I tapped my chin. “Well, all we have is the information that’s been left for us. Journal entries, historical records, paintings, a few books. What we learned was that there was an Old World, full of elementals like us who had the same powers, worshipped the same spirits.” A breeze ruffled my chiffon. “We believe the Seven Spirits appeared to them regularly, but eventually, something happened.”
Bartholomew stopping writing in his journal, looking up at me. “Like what?”
“We don’t know exactly, but we do know it was bad. Bad enough that everyone was wiped from existence, and the spirits disappeared. We’ve found countless excerpts from elementals of that time. It sounded terrifying.”
Frost, fire, wind, water all raining down, the earth drying up completely. It had been a slow end for many of them.
“Whatever happened to them must’ve scared everyone else in the world enough that they stayed away. Arathia was abandoned for a long time, thousands of years, forgotten about—until my ancestors found the continent, wanting to flee from the human lands where chaos reigned.”
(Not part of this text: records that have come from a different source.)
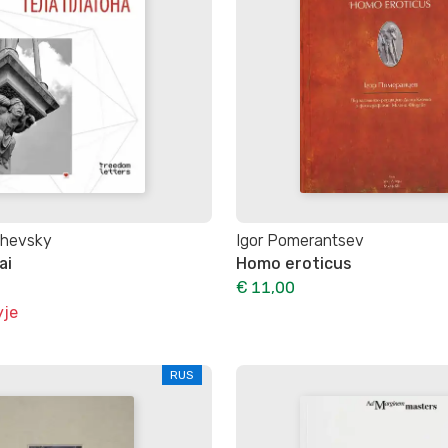
ichevsky
Igor Pomerantsev
ai
Homo eroticus
€ 11,00
yje
RUS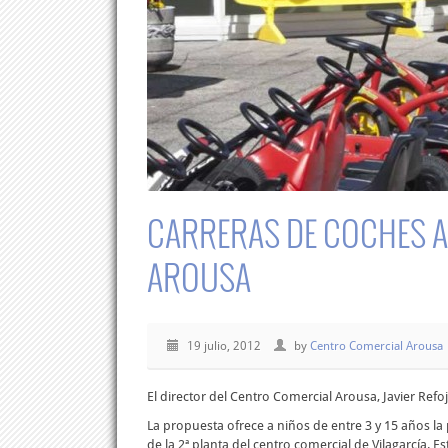
CARRERAS DE COCHES A
AROUSA
19 julio, 2012
by
Centro Comercial Arousa
El director del Centro Comercial Arousa, Javier Ref
La propuesta ofrece a niños de entre 3 y 15 años la p
de la 2ª planta del centro comercial de Vilagarcía. 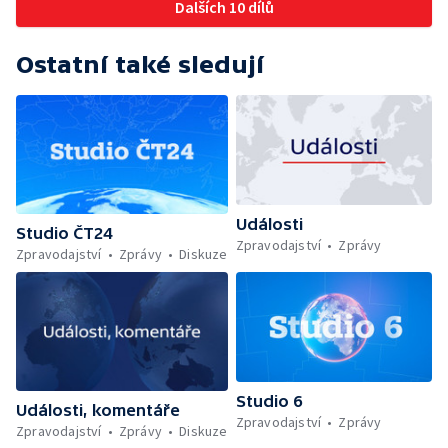
Dalších 10 dílů
Ostatní také sledují
Události
Studio ČT24
Zpravodajství
Zprávy
Zpravodajství
Zprávy
Diskuze
Studio 6
Události, komentáře
Zpravodajství
Zprávy
Zpravodajství
Zprávy
Diskuze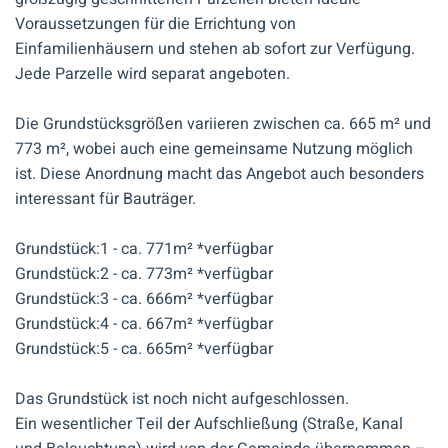
Voraussetzungen für die Errichtung von
Einfamilienhäusern und stehen ab sofort zur Verfügung.
Jede Parzelle wird separat angeboten.
Die Grundstücksgrößen variieren zwischen ca. 665 m² und
773 m², wobei auch eine gemeinsame Nutzung möglich
ist. Diese Anordnung macht das Angebot auch besonders
interessant für Bauträger.
Grundstück:1 - ca. 771m² *verfügbar
Grundstück:2 - ca. 773m² *verfügbar
Grundstück:3 - ca. 666m² *verfügbar
Grundstück:4 - ca. 667m² *verfügbar
Grundstück:5 - ca. 665m² *verfügbar
Das Grundstück ist noch nicht aufgeschlossen.
Ein wesentlicher Teil der Aufschließung (Straße, Kanal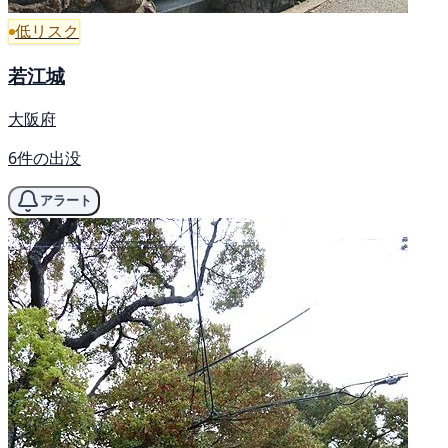
低リスク
若江城
大阪府
6件の出没
アラート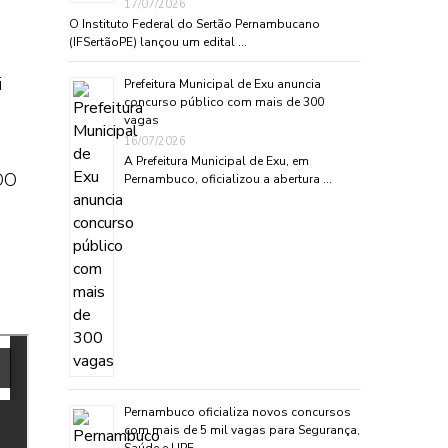
17/07/2026
O Instituto Federal do Sertão Pernambucano
(IFSertãoPE) lançou um edital …
i
Prefeitura Municipal de Exu anuncia
concurso público com mais de 300
vagas
16/07/2026
A Prefeitura Municipal de Exu, em
DO
Pernambuco, oficializou a abertura …
Pernambuco oficializa novos concursos
com mais de 5 mil vagas para Segurança,
Saúde e UPE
“Sounds about right,” Bartholomew said.
“They discovered a continent full of treasures, not gold or anything they could sell, but information. They found evidence of the existence of the Seven Spirits, the magic they’d bestowed upon the people of the Old World. They found temples and monuments, altars. And something amazing happened: they started manifesting the powers of the Seven Spirits: frost, earth, water, fire, wind, and shadow. They realized what a precious gift they’d been bestowed and didn’t want to squander it like they’d started to discover those of the Old World had. So they created the courts, created rules and laws and treaties so that we’d live in a peaceful realm that didn’t suffer from the wars and corruption of the human lands and of the past. They started recruiting people to come, following rituals they’d found in old tomes that asked for powers to be granted by the spirits. People came, settling into different courts. They completed the rituals, and powers appeared for them as well. Eventually, the rulers sealed those rituals away in hidden locations, deciding they’d populated the continent enough.”
Bartholomew froze at that. “Are you saying anyone could become an elemental by completing some ritual?”
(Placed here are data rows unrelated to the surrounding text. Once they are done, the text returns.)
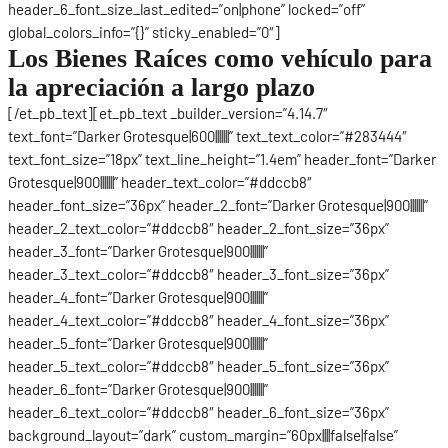
header_6_font_size_last_edited=”on|phone” locked=”off”
global_colors_info=”{}” sticky_enabled=”0″]
Los Bienes Raíces como vehículo para
la apreciación a largo plazo
[/et_pb_text][et_pb_text _builder_version=”4.14.7″
text_font=”Darker Grotesque|600|||||||” text_text_color=”#283444″
text_font_size=”18px” text_line_height=”1.4em” header_font=”Darker
Grotesque|900|||||||” header_text_color=”#ddccb8″
header_font_size=”36px” header_2_font=”Darker Grotesque|900|||||||”
header_2_text_color=”#ddccb8″ header_2_font_size=”36px”
header_3_font=”Darker Grotesque|900|||||||”
header_3_text_color=”#ddccb8″ header_3_font_size=”36px”
header_4_font=”Darker Grotesque|900|||||||”
header_4_text_color=”#ddccb8″ header_4_font_size=”36px”
header_5_font=”Darker Grotesque|900|||||||”
header_5_text_color=”#ddccb8″ header_5_font_size=”36px”
header_6_font=”Darker Grotesque|900|||||||”
header_6_text_color=”#ddccb8″ header_6_font_size=”36px”
background_layout=”dark” custom_margin=”60px||||false|false”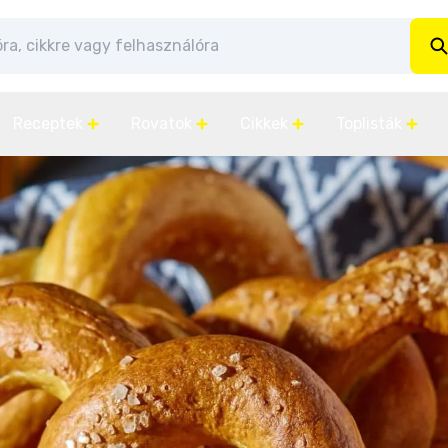
Receptek
Rovatok
Cikkek
Toplisták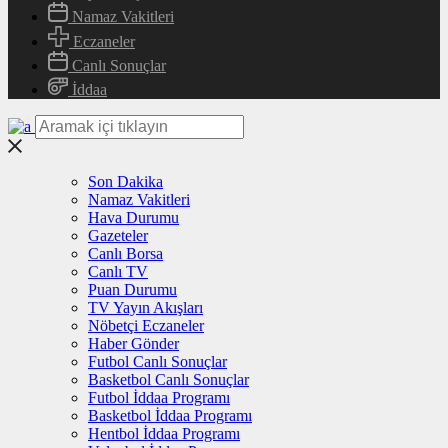
Namaz Vakitleri
Eczaneler
Canlı Sonuçlar
İddaa
Son Dakika
Namaz Vakitleri
Hava Durumu
Gazeteler
Canlı Borsa
Canlı TV
Puan Durumu
TV Yayın Akışları
Nöbetçi Eczaneler
Haber Gönder
Futbol Canlı Sonuçlar
Basketbol Canlı Sonuçlar
Futbol İddaa Programı
Basketbol İddaa Programı
Hentbol İddaa Programı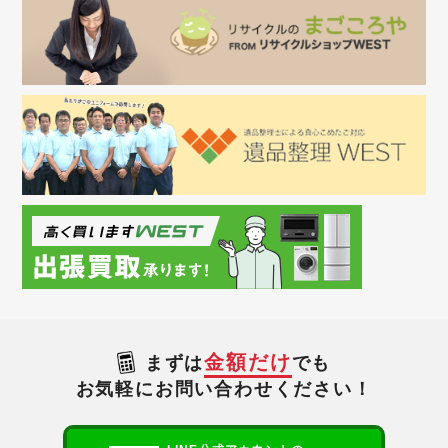
金額だけ
まずは
でも
お気軽にお問い合わせください！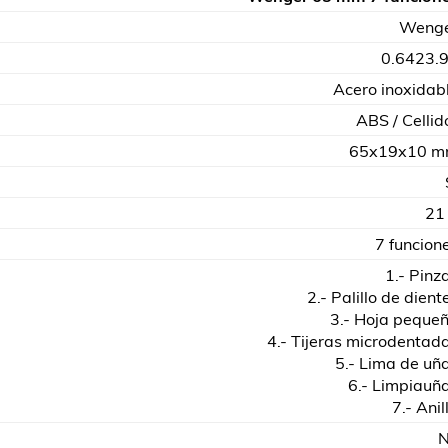
Weng
0.6423.
Acero inoxidab
ABS / Cellid
65x19x10 
21
7 funcion
1.- Pinz
2.- Palillo de dient
3.- Hoja peque
4.- Tijeras microdentad
5.- Lima de uñ
6.- Limpiauñ
7.- Anil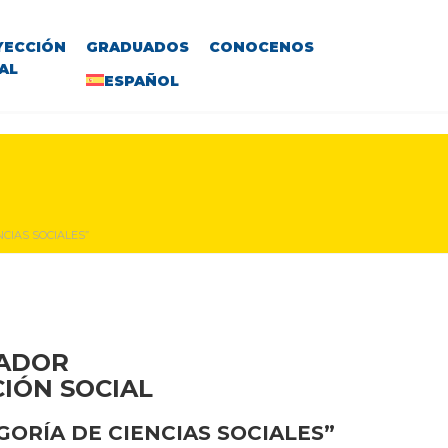
YECCIÓN
GRADUADOS
CONOCENOS
AL
ESPAÑOL
CIAS SOCIALES”
VADOR
CIÓN SOCIAL
ORÍA DE CIENCIAS SOCIALES”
I tugged at the end of my braid, twisting it. “I don’t know. That was hundreds and hundreds of years ago. Now, all of our powers are hereditary. I think the spirits granted the amount of power they wanted to, and I don’t think a ritual would change that.”
“So where are these spirits now? Why haven’t they appeared to you?” Bartholomew asked, so engrossed in our conversation his journal now lay limp in his hand.
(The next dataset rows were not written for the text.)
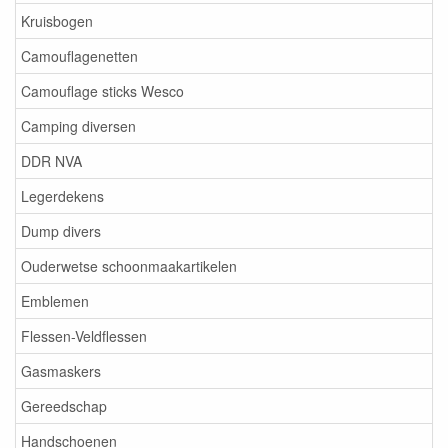
Kruisbogen
Camouflagenetten
Camouflage sticks Wesco
Camping diversen
DDR NVA
Legerdekens
Dump divers
Ouderwetse schoonmaakartikelen
Emblemen
Flessen-Veldflessen
Gasmaskers
Gereedschap
Handschoenen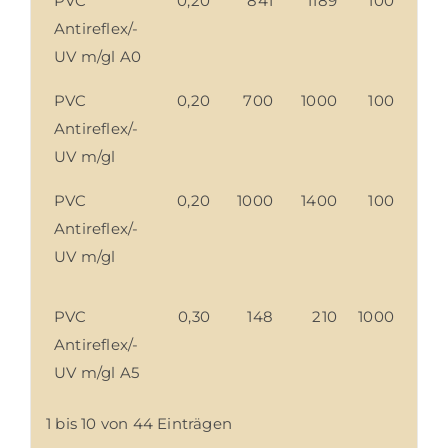
PVC
0,20
841
1189
100
Antireflex/-
UV m/gl A0
PVC
0,20
700
1000
100
Antireflex/-
UV m/gl
PVC
0,20
1000
1400
100
Antireflex/-
UV m/gl
PVC
0,30
148
210
1000
Antireflex/-
UV m/gl A5
1 bis 10 von 44 Einträgen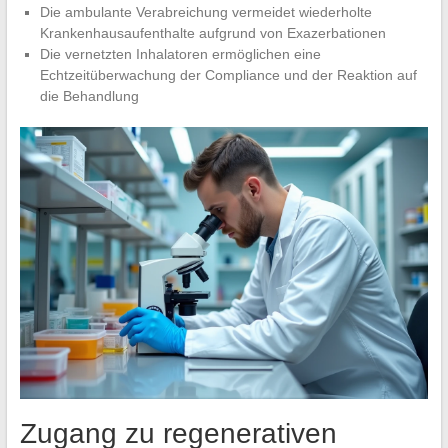
Die ambulante Verabreichung vermeidet wiederholte
Krankenhausaufenthalte aufgrund von Exazerbationen
Die vernetzten Inhalatoren ermöglichen eine
Echtzeitüberwachung der Compliance und der Reaktion auf
die Behandlung
Zugang zu regenerativen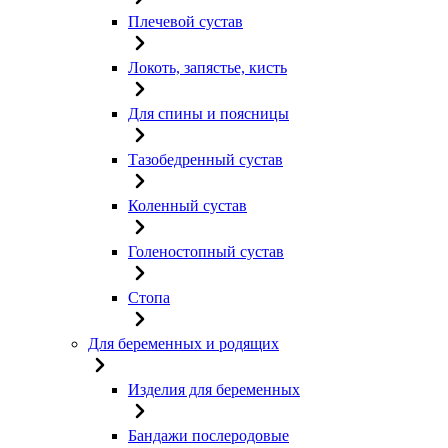
Плечевой сустав
Локоть, запястье, кисть
Для спины и поясницы
Тазобедренный сустав
Коленный сустав
Голеностопный сустав
Стопа
Для беременных и родящих
Изделия для беременных
Бандажи послеродовые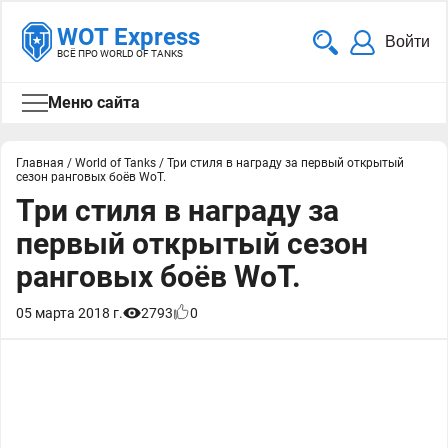
WOT Express
Войти
ВСЁ ПРО WORLD OF TANKS
Меню сайта
Главная
/
World of Tanks
/
Три стиля в награду за первый открытый
сезон ранговых боёв WoT.
Три стиля в награду за
первый открытый сезон
ранговых боёв WoT.
05 марта 2018 г.
2793
0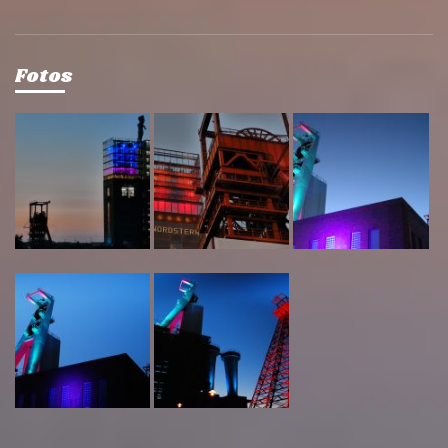
Fotos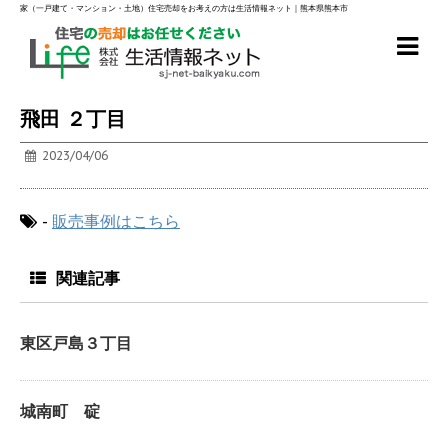
家（一戸建て・マンション・土地）住宅売却をお考えの方は生活情報ネット｜熊本県熊本市
飛田 ２丁目
2023/04/06
-
販売事例はこちら
関連記事
東区戸島３丁目
城南町 碇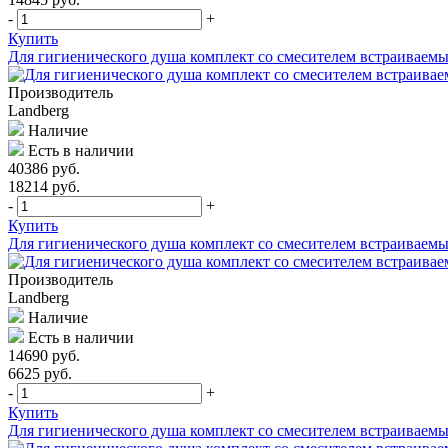
-
+
Купить
Для гигиенического душа комплект со смесителем встраива
Производитель
Landberg
Наличие
Есть в наличии
40386 руб.
18214 руб.
-
+
Купить
Для гигиенического душа комплект со смесителем встраива
Производитель
Landberg
Наличие
Есть в наличии
14690 руб.
6625 руб.
-
+
Купить
Для гигиенического душа комплект со смесителем встраива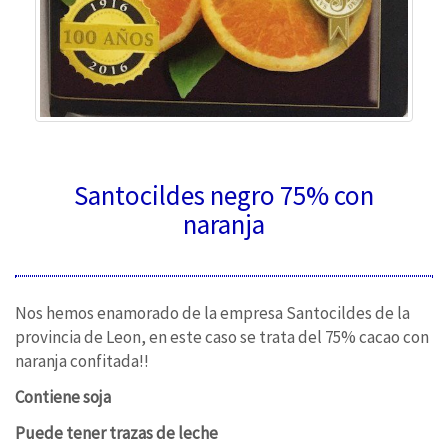
Santocildes negro 75% con
naranja
Nos hemos enamorado de la empresa Santocildes de la
provincia de Leon, en este caso se trata del 75% cacao con
naranja confitada!!
Contiene soja
Puede tener trazas de leche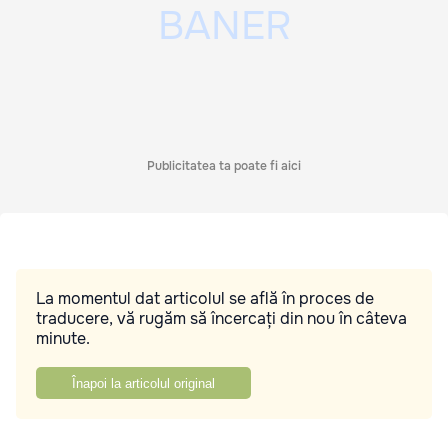
Publicitatea ta poate fi aici
La momentul dat articolul se află în proces de
traducere, vă rugăm să încercați din nou în câteva
minute.
Înapoi la articolul original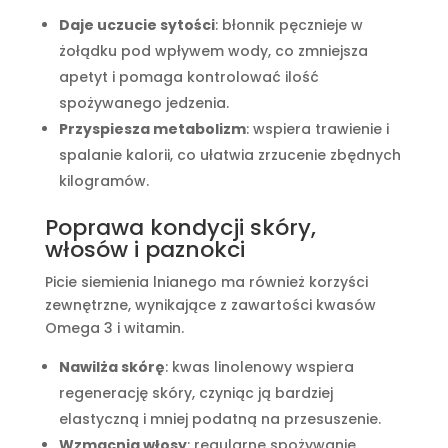
Daje uczucie sytości
: błonnik pęcznieje w
żołądku pod wpływem wody, co zmniejsza
apetyt i pomaga kontrolować ilość
spożywanego jedzenia.
Przyspiesza metabolizm
: wspiera trawienie i
spalanie kalorii, co ułatwia zrzucenie zbędnych
kilogramów.
Poprawa kondycji skóry,
włosów i paznokci
Picie siemienia lnianego ma również korzyści
zewnętrzne, wynikające z zawartości kwasów
Omega 3 i witamin.
Nawilża skórę
: kwas linolenowy wspiera
regenerację skóry, czyniąc ją bardziej
elastyczną i mniej podatną na przesuszenie.
Wzmacnia włosy
: regularne spożywanie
I shrugged. “We don’t know. We continue to worship them, to use the magic they’ve given us in a respectful manner, in a way that honors them. We hope one day they’ll reappear, but as to where they’ve gone, we don’t have the answers. We dothink that they became displeased with the way the people of the Old World were acting, how they’d become possessive of their powers, power hungry, even.”
Bartholomew’s face scrunched, his scars puckering. “You think the Seven Spirits killed everyone on purpose?”
“More or less.”
He swore. “Those are some scary spirits.”
“That’s why we avoid conflict at any cost.”